-- TEXT TO READ start --

I spent some time and crawled all over the new Bailey motorhome, had all the lockers open, seating up, inspected the electrics etc. The big Luton is a bit like Marmite, for me it was no problem but others could find it objectionable. The new Alcotek body construction is fundementally sound, it cannot rot like wood even if water does get in. BUT the big problem for me is the quality and durability of the main entrance door with its plastic door catch and all of the external lockers again with all plastic catches and lock barrels that come out on the key. Yes this construction is light weight and perhaps suitable for a light weight caravan, but for a Motorhome the main door and all the lockers need something significantly more durable. Thise currently fitted are just too flimsey. This would be the reason I would NOT buy todays Bailey Motorhome.
My guess regarding the reduced warranty is because of the expected failure rate of the doors and lockers.

If Bailey used similar quality doors and lockers as other "better" converters then the Bailey motorhome range would be very good.

This is my view.

C.


----------



## cheokee (Feb 3, 2010)

Don't forget extended warranties are usually underwritten by an external warranty company and not the manufacturer. To maintain your statutory rights the European directive states you have some form of redress up to 6 years.


----------



## pete4x4 (Dec 20, 2006)

Bailey has removed the warranty over their entire range of caravans and motorhomes, it's not just a motorhome thing and their website confirms that units already retailed will come with a 10 year warranty for those that wanted it in writing.


----------



## pete4x4 (Dec 20, 2006)

Nethernut said:


> Going for the 740SE, 4 berth. Really like the extra room inside and the separate shower/toilet area.
> What are you going for?
> 
> Pete
> ...


I don't have grandchildren yet and to be honest for the amount of times that we would take them away compared to being on our own, I'd take a separate car.
We are hopefully off to Ireland in April and Cornwall at easter but thats it at the moment.
We hope to get ours on the 26th, current one is going to the dealer to have the Gaslow taken out and swapped over on the 17th.


----------



## pete4x4 (Dec 20, 2006)

For those still interested, my dealer believes that the £189 is a one off fee in the first year and £230 one off after that if you then decide to take out the warranty.

-- TEXT TO READ end --
-- PROVIDED INFORMATION start --

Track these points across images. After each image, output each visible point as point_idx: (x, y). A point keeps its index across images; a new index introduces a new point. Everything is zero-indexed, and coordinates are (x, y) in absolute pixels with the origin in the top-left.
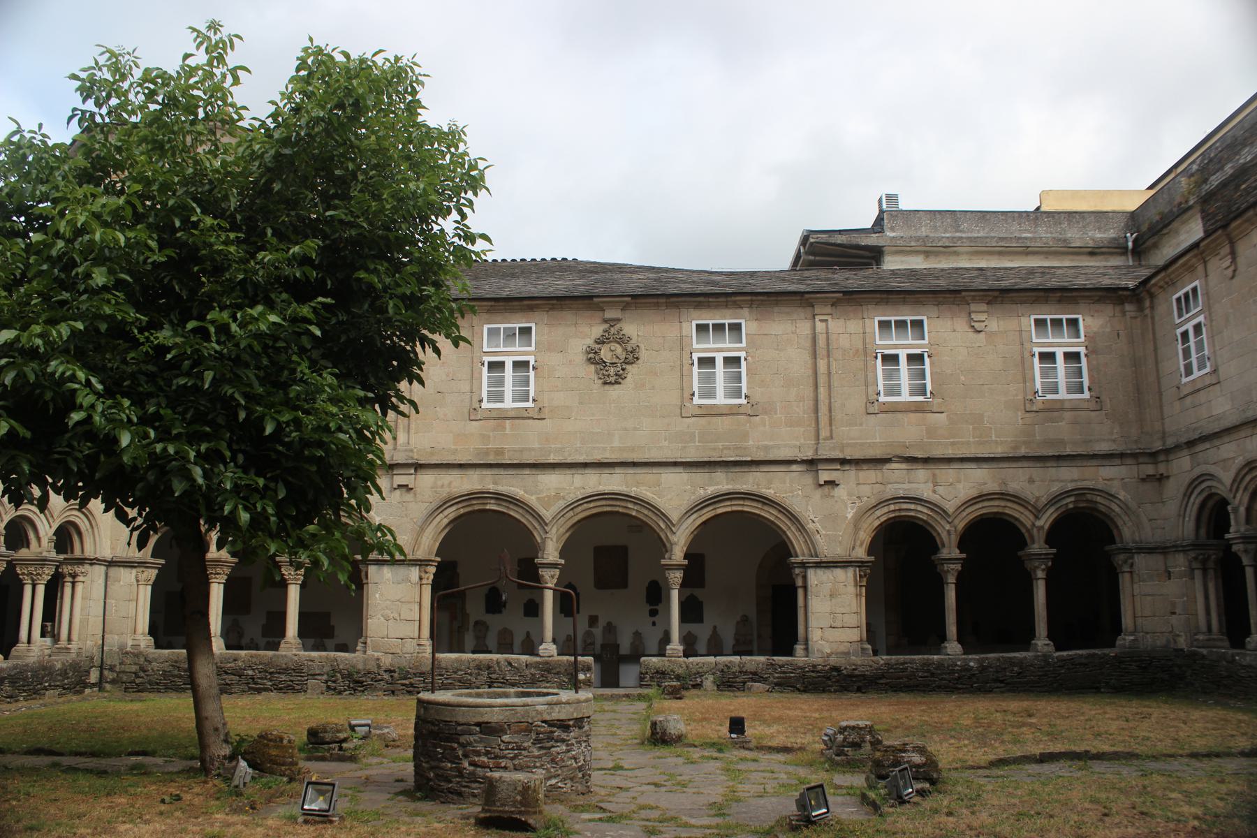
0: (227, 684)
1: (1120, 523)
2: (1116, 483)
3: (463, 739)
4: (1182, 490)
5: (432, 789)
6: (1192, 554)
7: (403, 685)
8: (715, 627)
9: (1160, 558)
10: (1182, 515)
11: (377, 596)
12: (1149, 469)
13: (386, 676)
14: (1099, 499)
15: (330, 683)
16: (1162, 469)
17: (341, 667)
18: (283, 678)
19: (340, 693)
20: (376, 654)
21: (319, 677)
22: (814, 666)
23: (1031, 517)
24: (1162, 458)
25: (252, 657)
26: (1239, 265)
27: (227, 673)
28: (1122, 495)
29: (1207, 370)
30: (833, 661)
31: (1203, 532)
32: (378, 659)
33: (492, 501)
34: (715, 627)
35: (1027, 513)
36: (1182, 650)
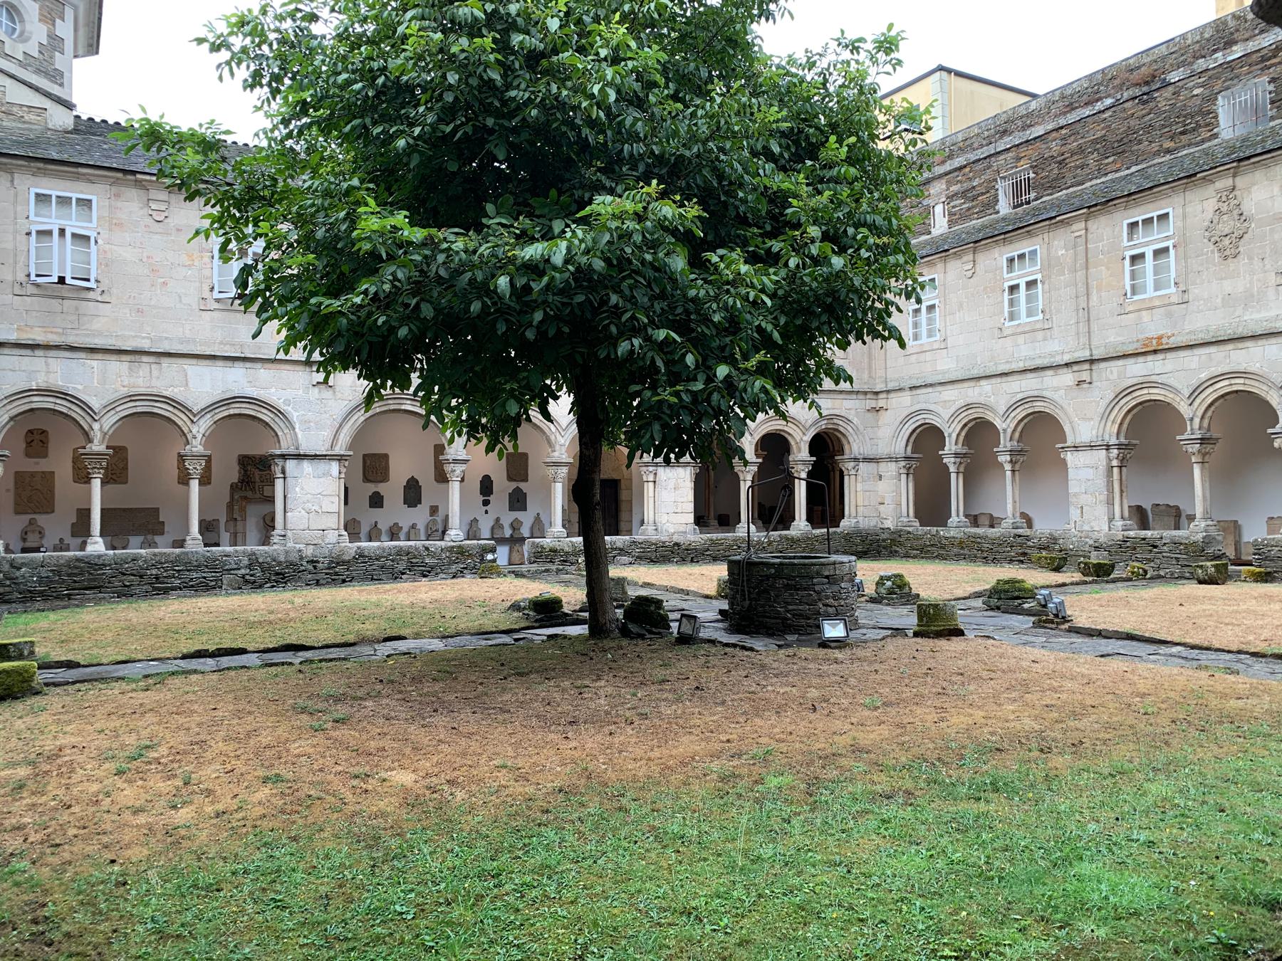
0: (126, 586)
1: (851, 439)
2: (853, 412)
3: (817, 588)
4: (900, 419)
5: (790, 626)
6: (903, 463)
7: (327, 574)
8: (538, 514)
9: (875, 465)
10: (896, 436)
11: (297, 489)
12: (873, 404)
13: (310, 567)
14: (841, 423)
15: (247, 577)
16: (881, 403)
17: (260, 560)
18: (195, 575)
19: (261, 587)
20: (298, 546)
21: (235, 572)
22: (664, 542)
23: (801, 433)
24: (882, 396)
25: (155, 555)
26: (978, 269)
27: (124, 574)
28: (855, 420)
29: (938, 338)
30: (676, 538)
31: (909, 448)
32: (300, 551)
33: (409, 402)
34: (538, 514)
35: (798, 430)
36: (889, 529)
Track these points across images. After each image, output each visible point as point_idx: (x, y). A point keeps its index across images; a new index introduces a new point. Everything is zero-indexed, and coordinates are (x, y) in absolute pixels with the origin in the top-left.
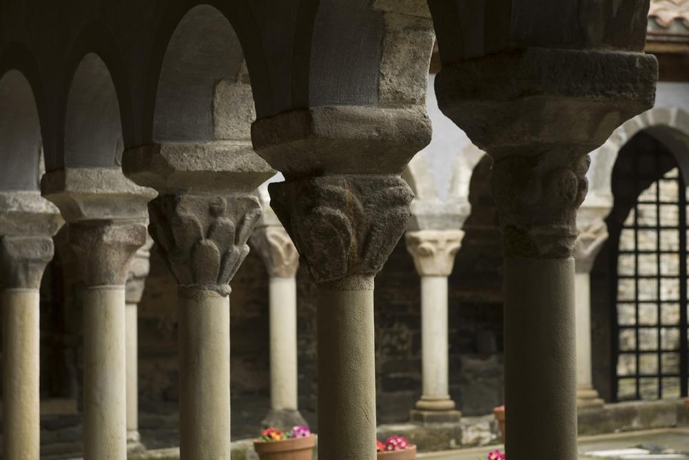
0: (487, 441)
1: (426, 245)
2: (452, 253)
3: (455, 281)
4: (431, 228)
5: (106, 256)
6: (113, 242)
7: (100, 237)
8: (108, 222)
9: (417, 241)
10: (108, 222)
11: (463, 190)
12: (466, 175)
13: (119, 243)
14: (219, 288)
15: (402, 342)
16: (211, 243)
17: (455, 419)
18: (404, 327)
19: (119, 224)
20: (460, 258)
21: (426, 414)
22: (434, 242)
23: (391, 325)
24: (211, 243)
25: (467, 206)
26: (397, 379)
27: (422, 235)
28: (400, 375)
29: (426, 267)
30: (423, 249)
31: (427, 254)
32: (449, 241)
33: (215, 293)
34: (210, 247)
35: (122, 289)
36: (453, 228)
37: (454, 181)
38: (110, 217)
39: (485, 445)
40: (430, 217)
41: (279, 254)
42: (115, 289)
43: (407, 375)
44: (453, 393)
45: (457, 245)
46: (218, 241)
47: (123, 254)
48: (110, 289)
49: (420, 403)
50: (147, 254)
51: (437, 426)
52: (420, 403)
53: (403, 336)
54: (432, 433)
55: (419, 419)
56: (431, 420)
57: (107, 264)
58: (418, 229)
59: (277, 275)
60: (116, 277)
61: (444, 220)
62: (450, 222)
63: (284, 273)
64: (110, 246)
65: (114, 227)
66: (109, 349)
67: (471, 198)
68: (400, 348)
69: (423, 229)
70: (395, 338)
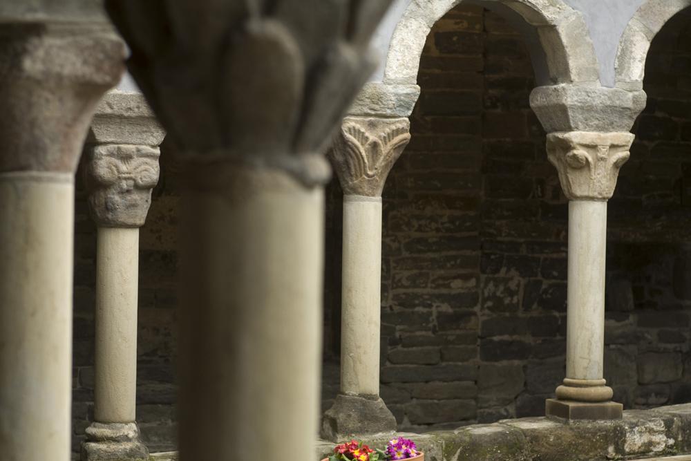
0: (661, 448)
1: (581, 152)
2: (616, 165)
3: (617, 210)
4: (588, 127)
5: (30, 106)
6: (47, 74)
7: (16, 62)
8: (37, 29)
9: (566, 146)
10: (37, 29)
11: (637, 71)
12: (641, 48)
13: (60, 78)
14: (294, 163)
15: (511, 293)
16: (276, 30)
17: (616, 415)
18: (513, 272)
19: (61, 34)
20: (626, 172)
21: (571, 405)
22: (592, 147)
23: (497, 271)
24: (276, 30)
25: (643, 95)
26: (501, 343)
27: (575, 136)
28: (506, 337)
29: (579, 185)
30: (575, 156)
31: (582, 166)
32: (613, 147)
33: (286, 181)
34: (273, 46)
35: (67, 181)
36: (621, 128)
37: (624, 56)
38: (40, 16)
39: (658, 455)
40: (587, 109)
41: (359, 157)
42: (51, 180)
43: (515, 337)
44: (611, 370)
45: (624, 153)
46: (299, 28)
47: (70, 104)
48: (38, 180)
49: (561, 389)
50: (158, 151)
51: (588, 425)
52: (561, 389)
53: (512, 285)
54: (581, 434)
55: (560, 412)
56: (580, 414)
57: (33, 124)
58: (570, 129)
59: (355, 191)
60: (53, 153)
61: (607, 116)
62: (615, 118)
63: (366, 188)
64: (39, 83)
65: (49, 41)
66: (33, 314)
67: (648, 83)
68: (507, 301)
69: (577, 128)
70: (501, 288)
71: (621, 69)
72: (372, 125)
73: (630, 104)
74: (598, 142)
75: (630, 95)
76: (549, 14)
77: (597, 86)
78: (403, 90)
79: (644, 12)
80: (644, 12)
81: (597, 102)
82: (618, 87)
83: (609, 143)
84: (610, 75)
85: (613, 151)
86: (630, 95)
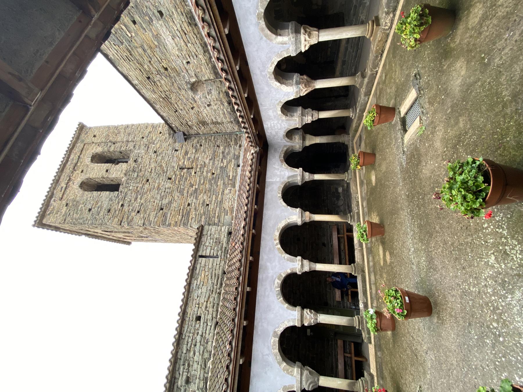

-- PROVIDED INFORMATION end --

#### WRITTEN TASK 1:
Retype the part of the Bailey motorhome thread that opens with the words containing "For those still" and closes with "out the warranty.".
#### WRITTEN TASK 2:
In the Bailey motorhome thread, what is the new body construction called?
Nothing asked here draws on the listing.

#### COMPLETE RESPONSE 1:
For those still interested, my dealer believes that the £189 is a one off fee in the first year and £230 one off after that if you then decide to take out the warranty.

#### COMPLETE RESPONSE 2:
Alcotek.